Porsche e collane d’oro, il richiedente asilo si ritraeva così sui social

Il violentatore della ragazza della Repubblica Ceca. Pomeriggi tra giardini Arena e via Valeri a Padova, una realtà che contrastava con l'immagine che voleva dare di sé   

PADOVA. Peter seduto sul cofano di una Porsche parcheggiata in via Valeri, Peter appoggiato a un muretto dei Giardini dell’Arena con l’aria da rapper, Peter che sorride con le catene d’oro che gli scendono sui pettorali in passeggiata Miolati. Sono le immagini che postano molti profughi che hanno trovato ospitalità in Italia e anche Peter Chiebuka non sfugge a questo schema. Come molti connazionali cerca di proiettare un’immagine vincente a chi lo segue sui social, magari anche parenti e amici rimasti in Nigeria. Il profilo digitale è sempre vincente, proietta successo, in ogni foto sembra dire “ce l’ho fatta, ho svoltato”.

La realtà, poi, è ben diversa.
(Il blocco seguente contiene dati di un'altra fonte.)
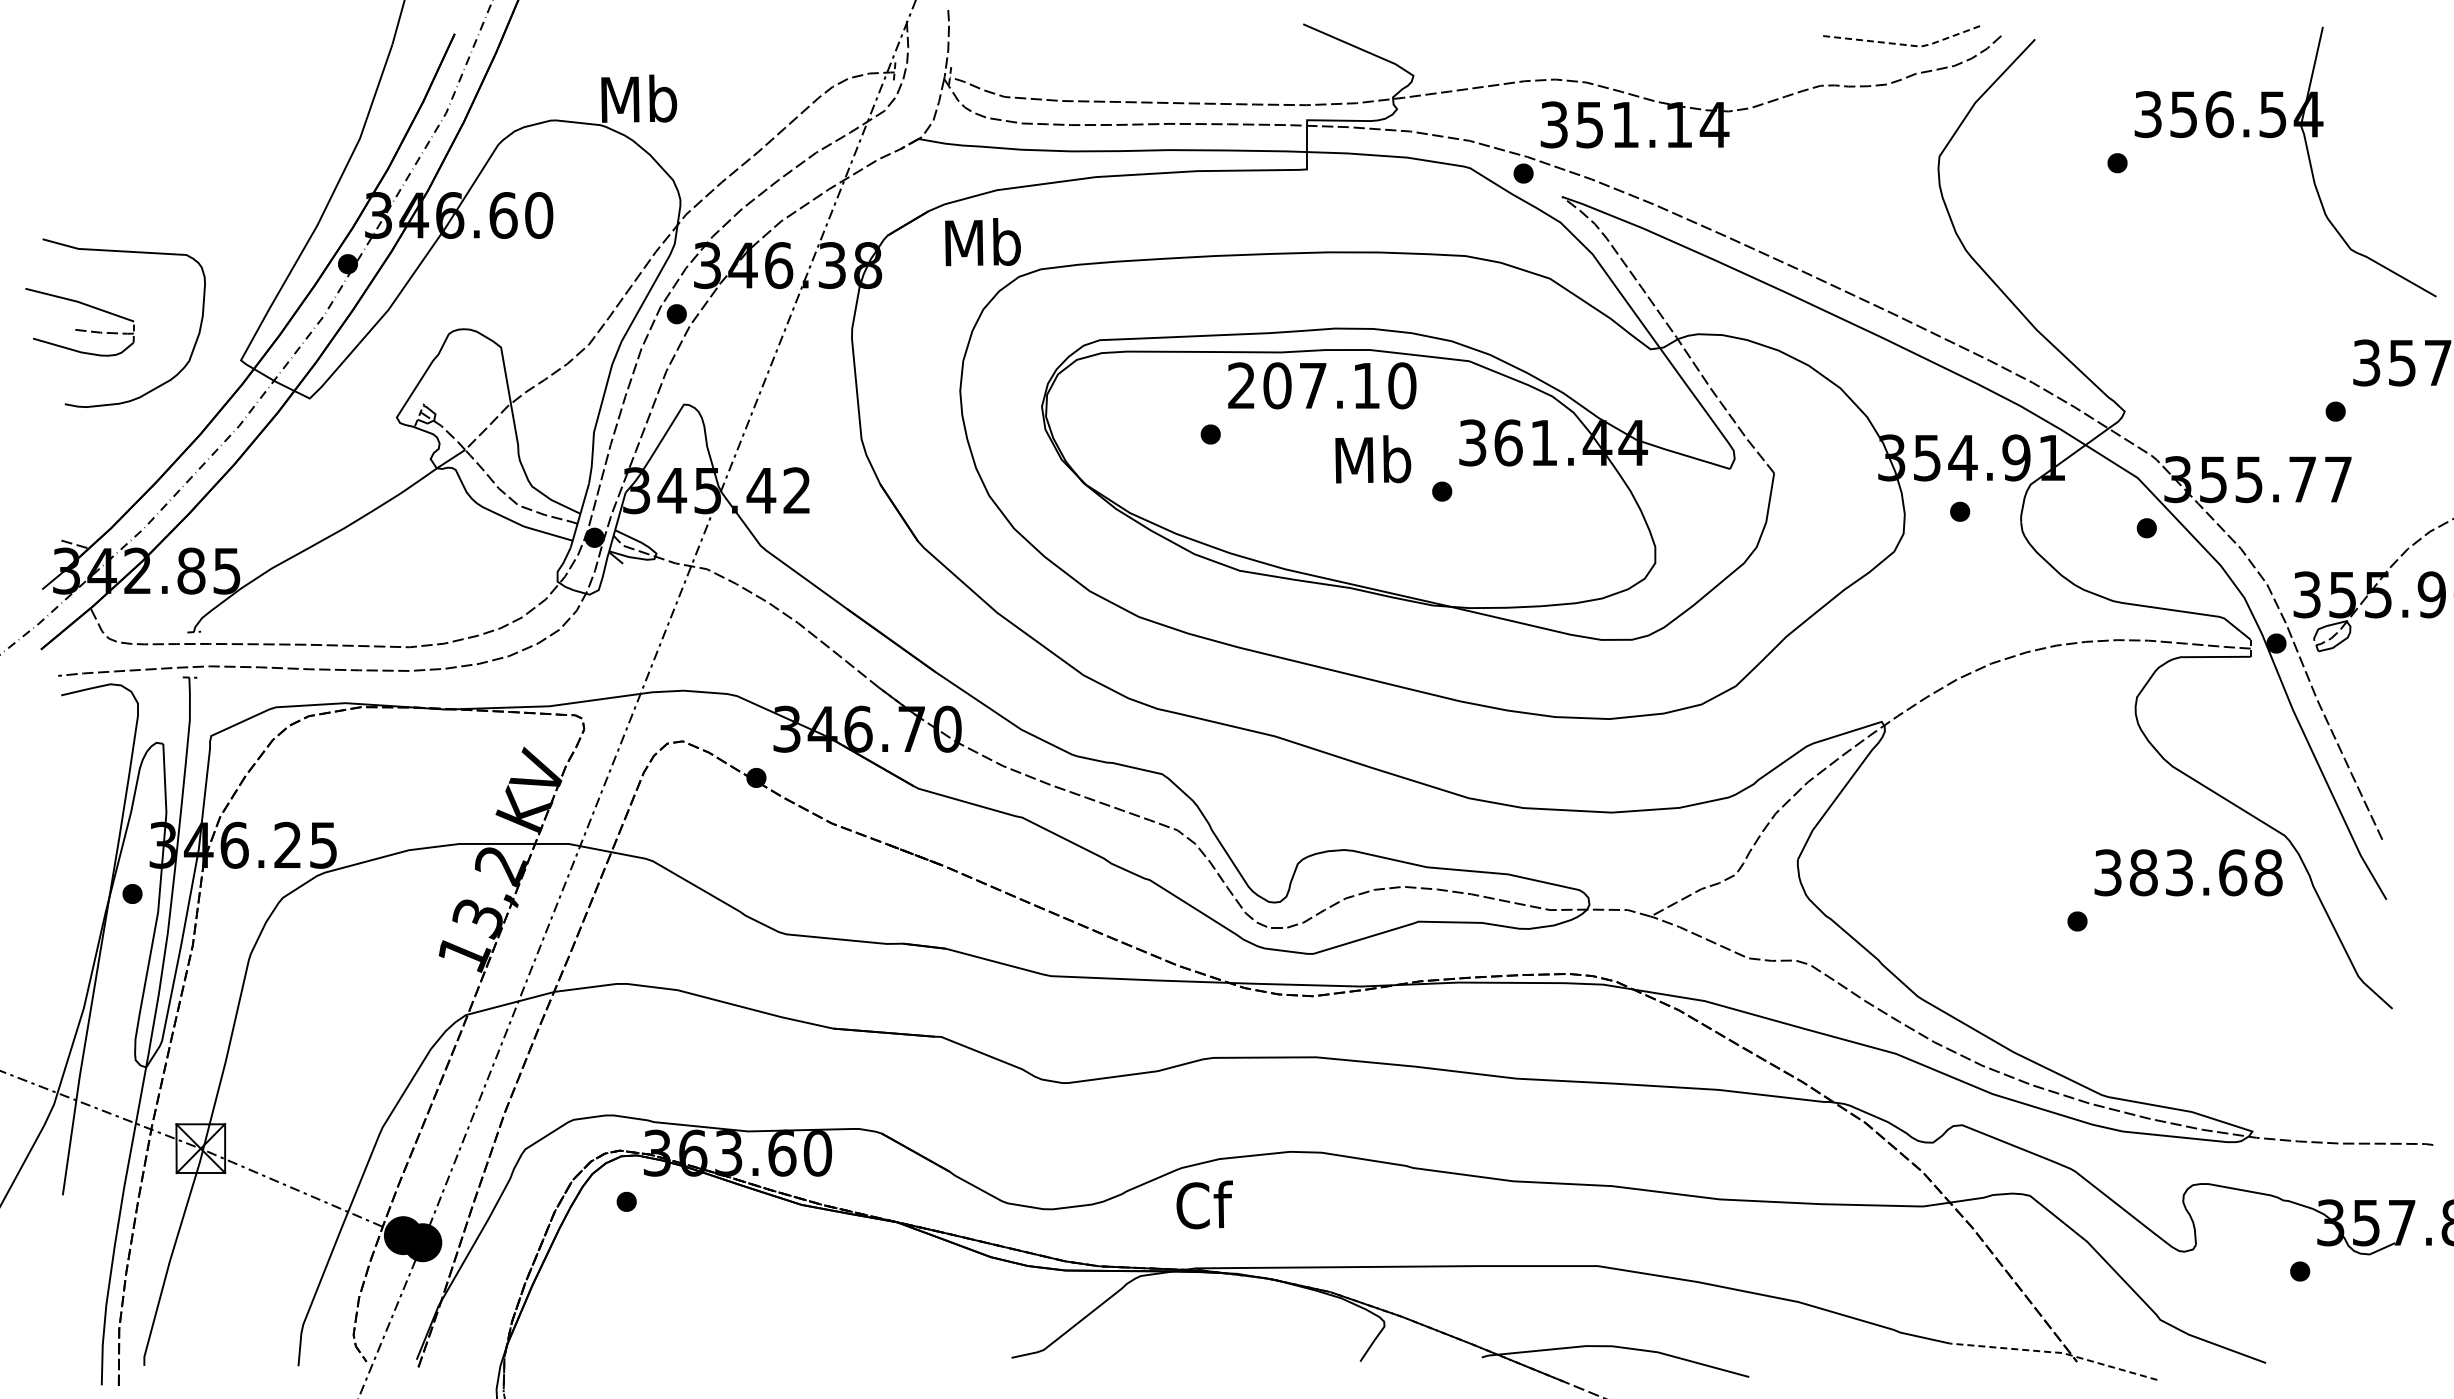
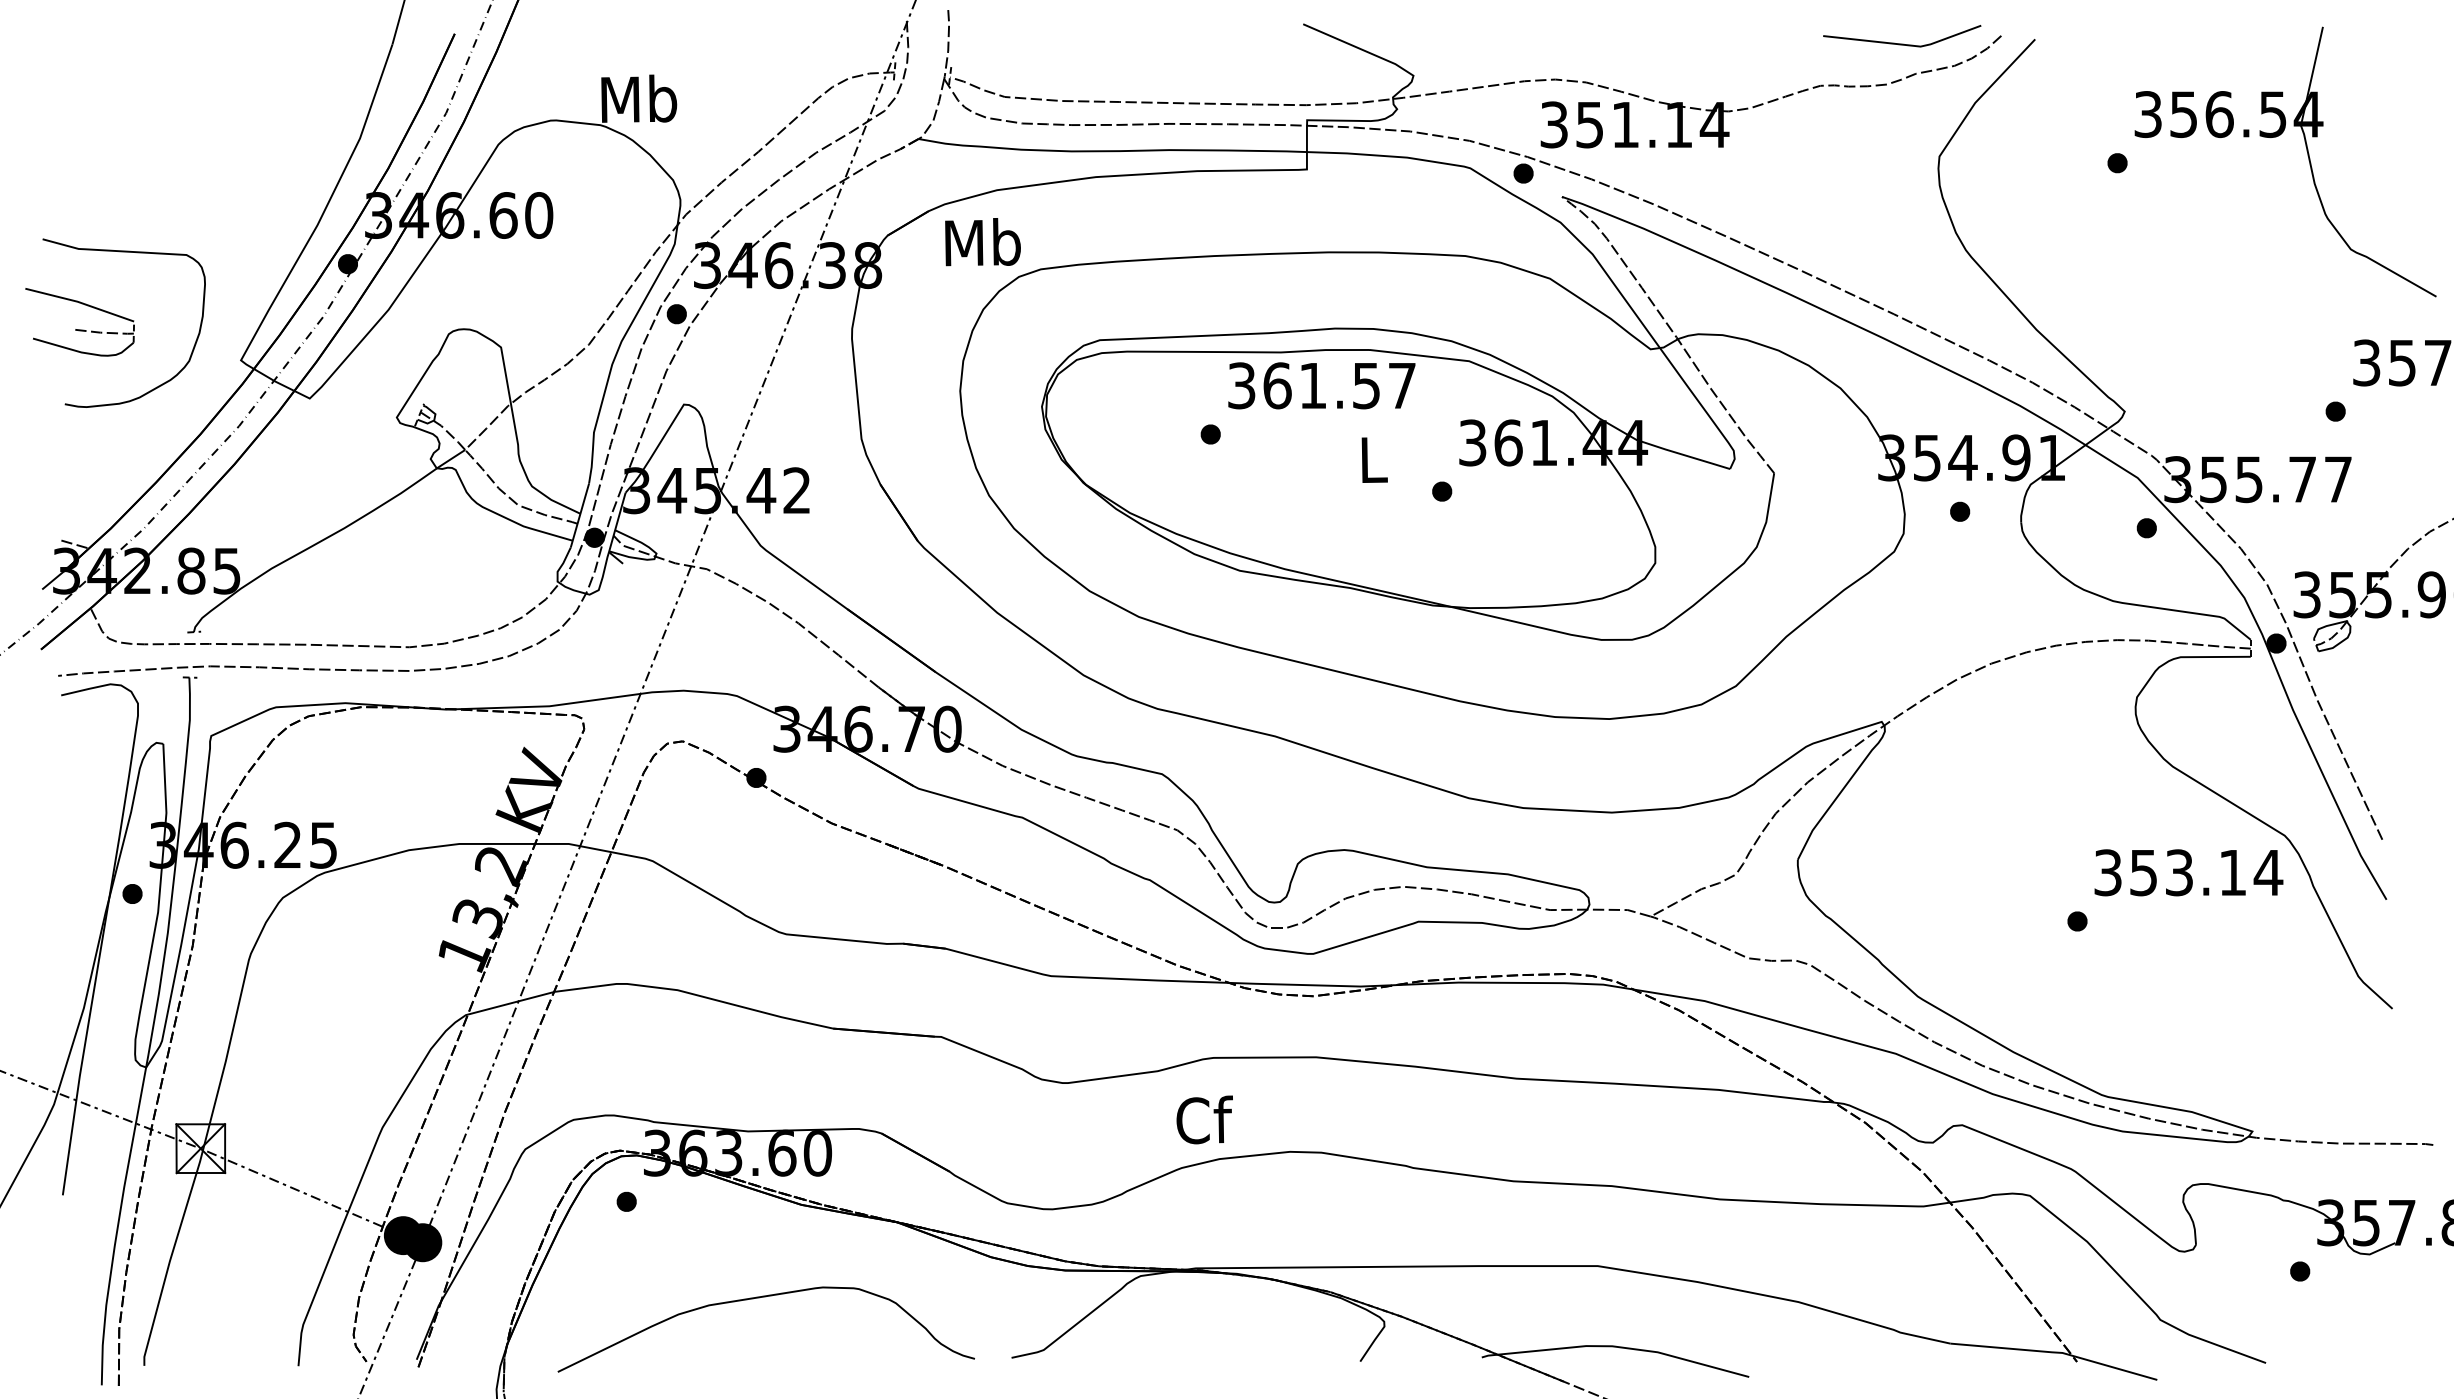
line at (1904, 44): dashed -> solid
text at (1322, 385): 207.10 -> 361.57
text at (1373, 459): Mb -> L
text at (2206, 872): 383.68 -> 353.14
text at (1204, 1204) position: (1204, 1204) -> (1204, 1119)
curve at (759, 1298): none -> present
line at (2055, 1352): dashed -> solid
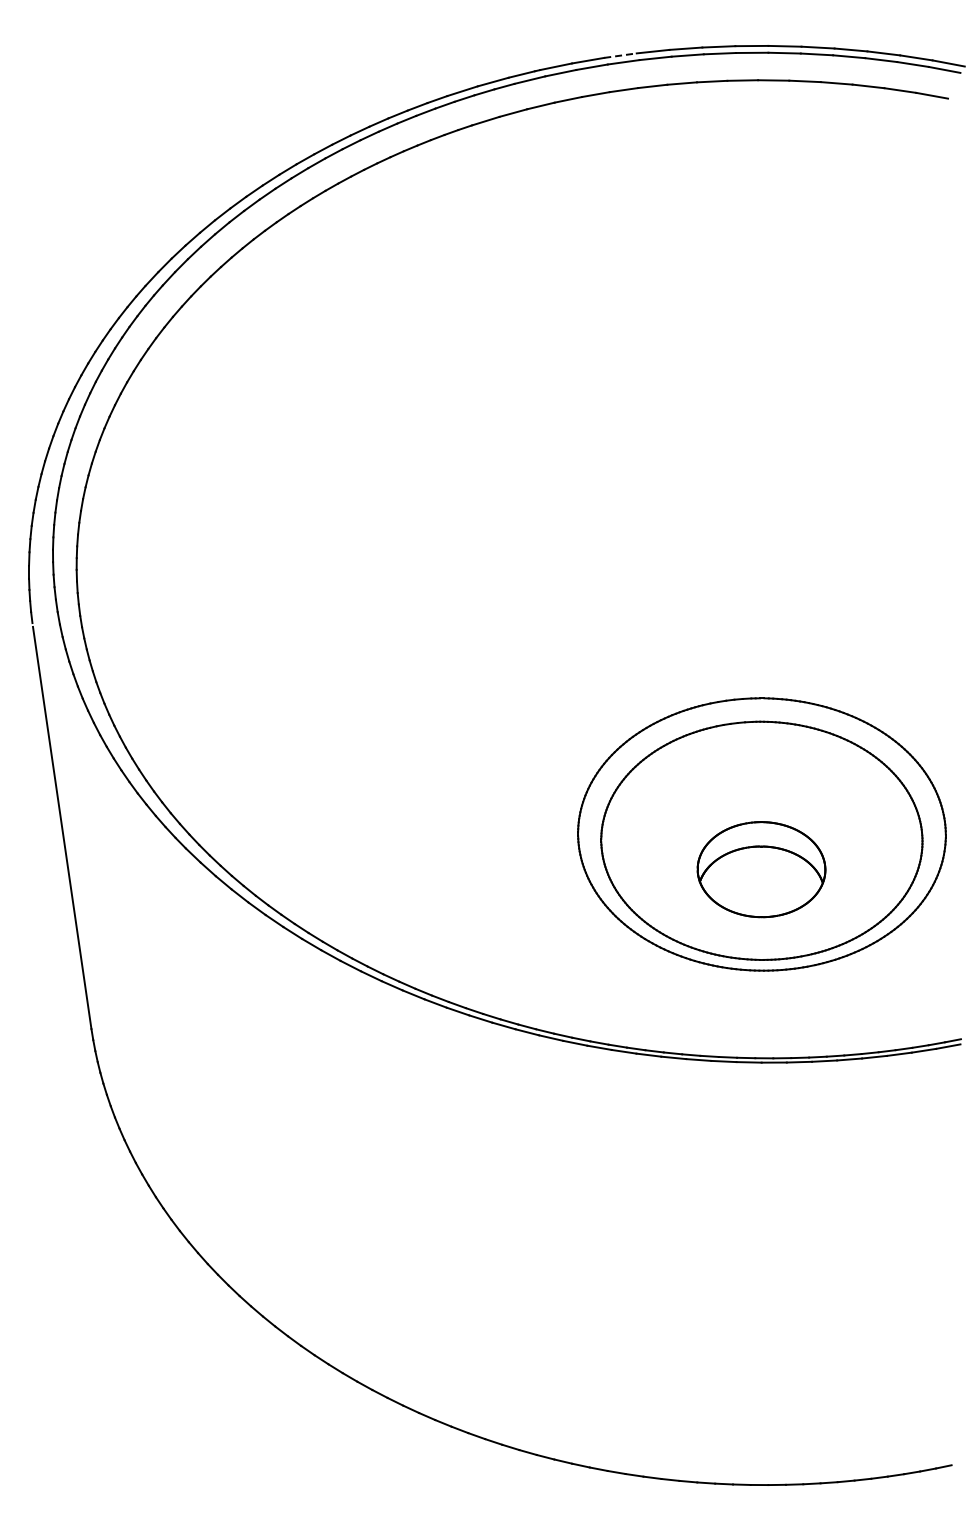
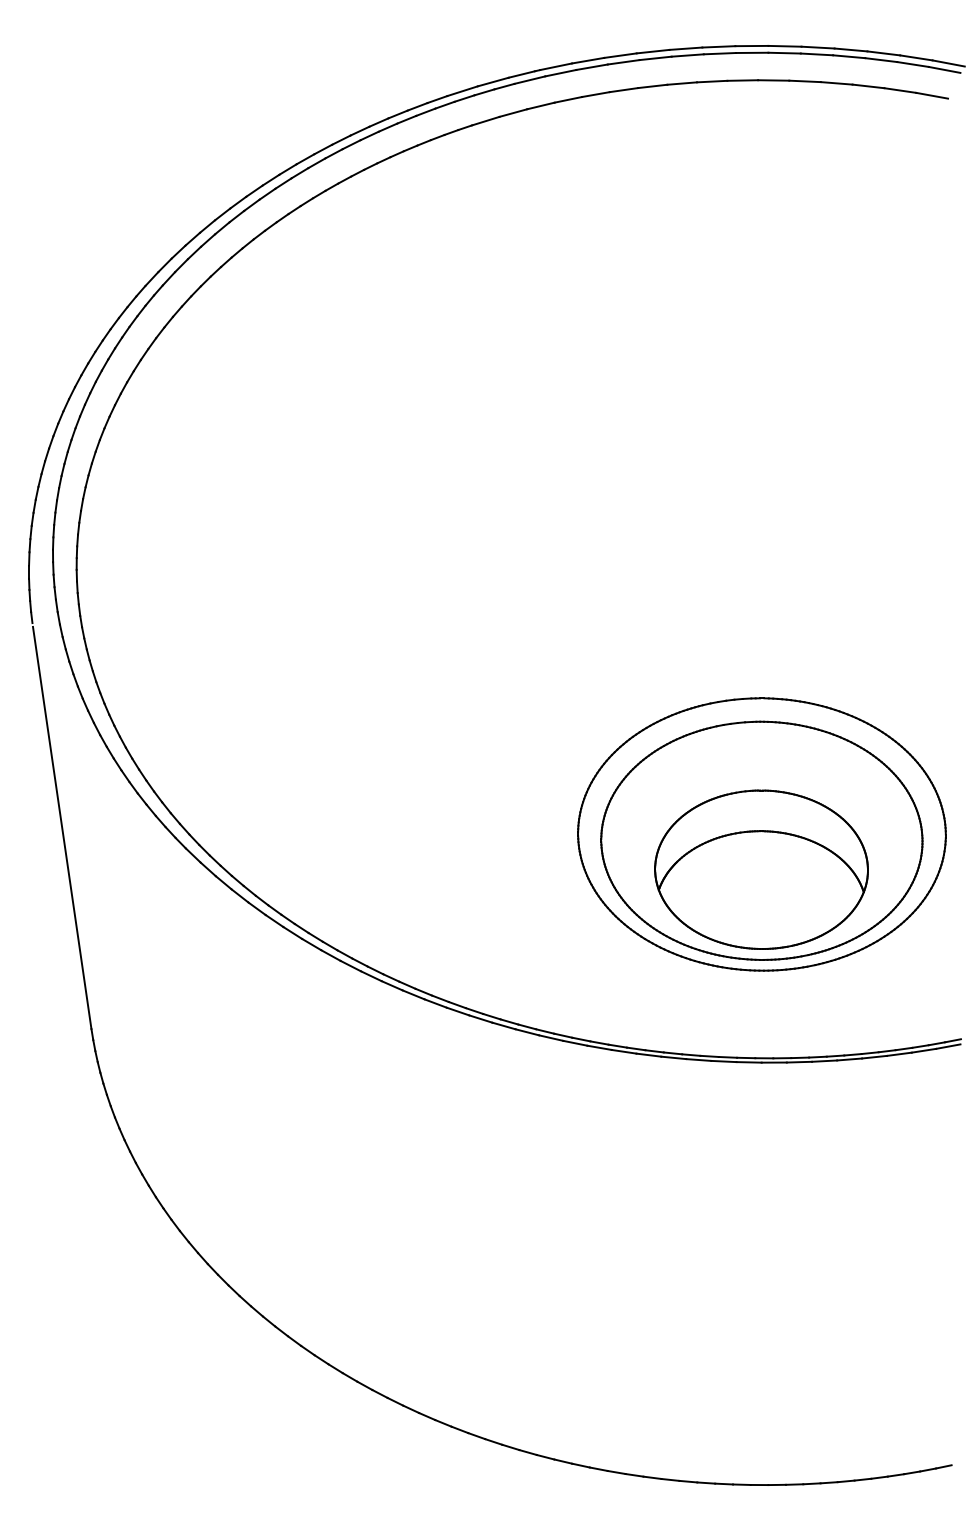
line at (620, 55): dashed -> solid
part at (761, 869) size: 131x98 px -> 215x161 px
Perché dietro quelle foto c’è la vita mesta nel limbo della cooperativa, in attesa di sapere se ci sarà o meno un futuro in Italia, con la precarietà dei pochi spiccioli previsti come diaria e con il solo telefonino come proprietà. . Ovviamente è l’identità digitale di Peter che ha convinto la povera ragazza della Repubblica Ceca a salire un bus low cost per venire fino a Padova, pensando già a una vita lontana dal paese natale. Una volta giunta a destinazione ci ha messo poco a rendersi conto della finzione. Non c’erano Porsche nella vita di Peter e nemmeno e nemmeno fasti da rapper. C’era solamente una casa sperduta in mezzo alla campagna della Bassa padovana, divenuta ben presto la sua prigione.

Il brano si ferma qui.